Start of Block

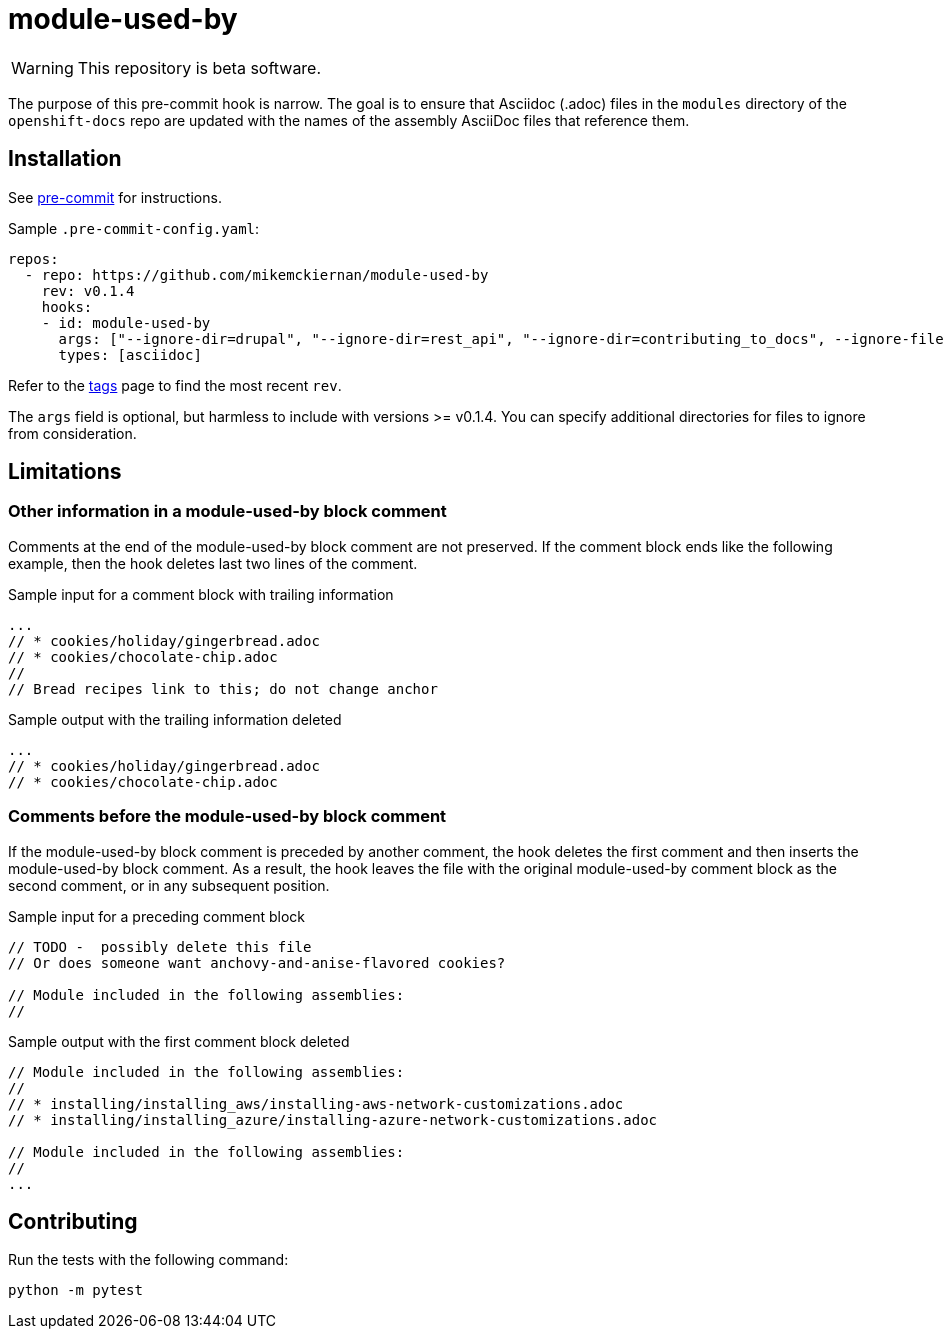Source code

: = module-used-by

ifdef::env-github[]
:warning-caption: :fire:
endif::[]

[WARNING]
====
This repository is beta software.
====

The purpose of this pre-commit hook is narrow.
The goal is to ensure that Asciidoc (.adoc) files in the `modules` directory of the `openshift-docs` repo are updated with the names of the assembly AsciiDoc files that reference them.

== Installation

See link:https://pre-commit.com[pre-commit] for instructions.

Sample `.pre-commit-config.yaml`:

[source,yaml]
----
repos:
  - repo: https://github.com/mikemckiernan/module-used-by
    rev: v0.1.4
    hooks:
    - id: module-used-by
      args: ["--ignore-dir=drupal", "--ignore-dir=rest_api", "--ignore-dir=contributing_to_docs", --ignore-file="README.adoc"]
      types: [asciidoc]
----

Refer to the link:https://github.com/mikemckiernan/module-used-by/tags[tags] page to find the most recent `rev`.

The `args` field is optional, but harmless to include with versions >= v0.1.4.
You can specify additional directories for files to ignore from consideration.

== Limitations

=== Other information in a module-used-by block comment

Comments at the end of the module-used-by block comment are not preserved.
If the comment block ends like the following example, then the hook deletes last two lines of the comment.

.Sample input for a comment block with trailing information
[source,asciidoc,highlight="4,5"]
----
...
// * cookies/holiday/gingerbread.adoc
// * cookies/chocolate-chip.adoc
//
// Bread recipes link to this; do not change anchor
----

.Sample output with the trailing information deleted
[source,asciidoc]
----
...
// * cookies/holiday/gingerbread.adoc
// * cookies/chocolate-chip.adoc
----

=== Comments before the module-used-by block comment

If the module-used-by block comment is preceded by another comment, the hook deletes the first comment and then inserts the module-used-by block comment.
As a result, the hook leaves the file with the original module-used-by comment block as the second comment, or in any subsequent position.

.Sample input for a preceding comment block
[source,asciidoc,highlight="1..3"]
----
// TODO -  possibly delete this file
// Or does someone want anchovy-and-anise-flavored cookies?

// Module included in the following assemblies:
//
----

.Sample output with the first comment block deleted
[source,asciidoc]
----
// Module included in the following assemblies:
//
// * installing/installing_aws/installing-aws-network-customizations.adoc
// * installing/installing_azure/installing-azure-network-customizations.adoc

// Module included in the following assemblies:
//
...
----

== Contributing

Run the tests with the following command:

[source,bash]
----
python -m pytest
----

End of Block

Restate word for word only the lines from where the entries begin through the one with "If the comment"; omit the pictures.

Source code

: = module-used-by

ifdef::env-github[]
:warning-caption: :fire:
endif::[]

[WARNING]
====
This repository is beta software.
====

The purpose of this pre-commit hook is narrow.
The goal is to ensure that Asciidoc (.adoc) files in the `modules` directory of the `openshift-docs` repo are updated with the names of the assembly AsciiDoc files that reference them.

== Installation

See link:https://pre-commit.com[pre-commit] for instructions.

Sample `.pre-commit-config.yaml`:

[source,yaml]
----
repos:
  - repo: https://github.com/mikemckiernan/module-used-by
    rev: v0.1.4
    hooks:
    - id: module-used-by
      args: ["--ignore-dir=drupal", "--ignore-dir=rest_api", "--ignore-dir=contributing_to_docs", --ignore-file="README.adoc"]
      types: [asciidoc]
----

Refer to the link:https://github.com/mikemckiernan/module-used-by/tags[tags] page to find the most recent `rev`.

The `args` field is optional, but harmless to include with versions >= v0.1.4.
You can specify additional directories for files to ignore from consideration.

== Limitations

=== Other information in a module-used-by block comment

Comments at the end of the module-used-by block comment are not preserved.
If the comment block ends like the following example, then the hook deletes last two lines of the comment.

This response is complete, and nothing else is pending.